Friday, January 21, 2011

The History of the Do Not Track Header

Last month, both the FTC and Commerce Department published privacy reports that mentioned the possibility of a Do Not Track mechanism. Most people, even those who follow privacy issues, didn't really understand how such a mechanism would work, or where the idea came from. The goal of this lengthy blog post is to try and shed a bit of light on that.

The History of Do Not Track

In 2007, several public interest groups, including the World Privacy Forum, CDT and EFF, asked the FTC to create a Do Not Track list for online advertising. In a very savvy move, these groups named their scheme such that it instantly evoked the massively popular Do Not Call list. That is, even if the average person did not know how the Do Not Track list worked, it would sound like a good idea.

The public interest proposal would have required that online advertisers, not consumers, submit their information to the FTC, which would compile a machine readable list of the domain names used by those companies to place cookies or otherwise track consumers. Browser vendors and 3rd party software makers could then subscribe to this list, and effectively block many forms of tracking. It sounded like a great idea, but, it went nowhere, and as the Google Trends chart below shows, it was largely forgotten by the media until 2010.

What happened to bring Do Not Track back to life? FTC Chairman Jon Leibowitz.

On July 27 2010, the Senate Commerce Committee held a hearing on the topic of online privacy. In his oral testimony at the hearing, Leibowitz stated that the commission was exploring the idea of proposing a "do-not-track" list (he appears to have gone off the official script, as the phrase "do not track" does not appear in his formal written remarks.)

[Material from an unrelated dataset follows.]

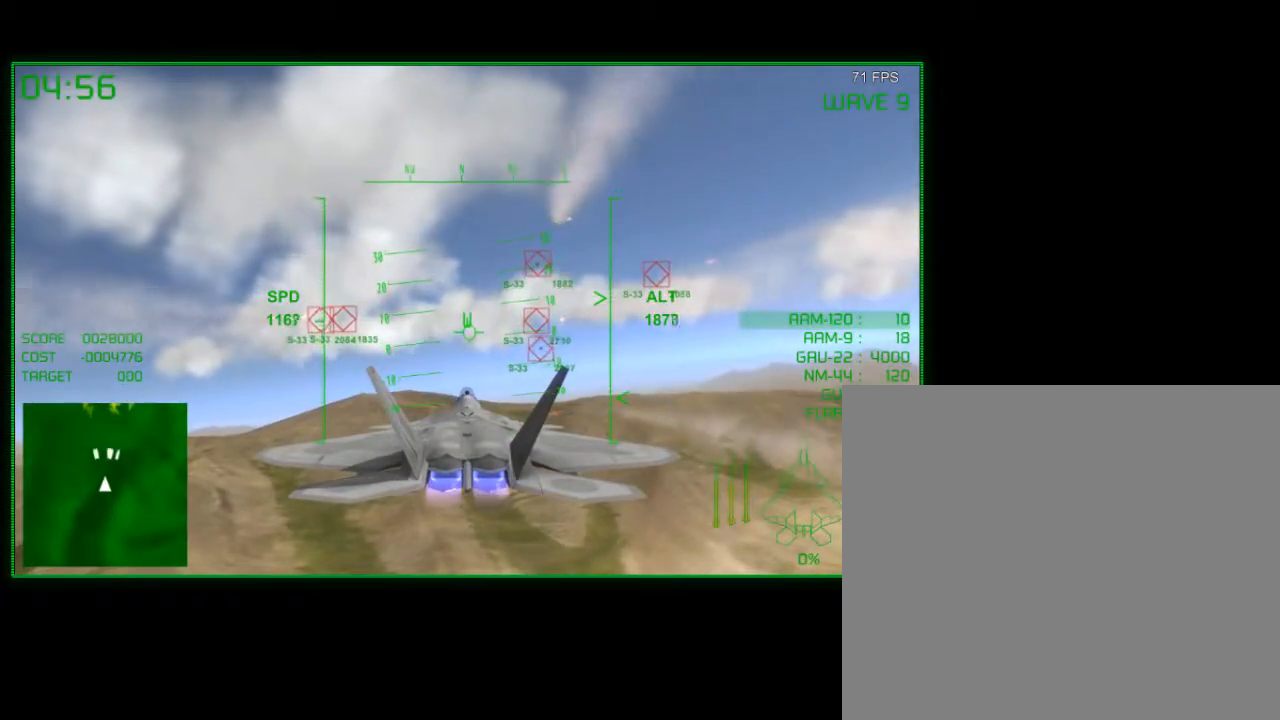
{"buttons": [], "left_stick": "center", "right_stick": "center", "events": []}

Once the concept (even in the abstract) of Do Not Track has been brought back to life, journalists covering the story assumed that it was the public interest groups' proposal that was now actively being considered by policymakers. However, over the space of a few months, a completely different mechanism, one which relies on web browsers sending a header, seemed to gain momentum.

This seems to have caught many in industry and the press off guard. No one knows where the idea came from, or how it managed to displace the previous public interest groups' effort. The purpose of this blog post is to try and clear that up.

Opt Out Cookies

For more than a decade, the major online advertisers have offered "opt out" mechanisms, through which consumers could signal to the companies that they did not want to receive advertisements targeted based on their online browsing habits. These opt outs worked via cookies (one specific to each ad network), which a consumer could either obtain by visiting each advertising network's website, or (if the company was a member of the Network Advertising Initiative (NAI), from the NAI website.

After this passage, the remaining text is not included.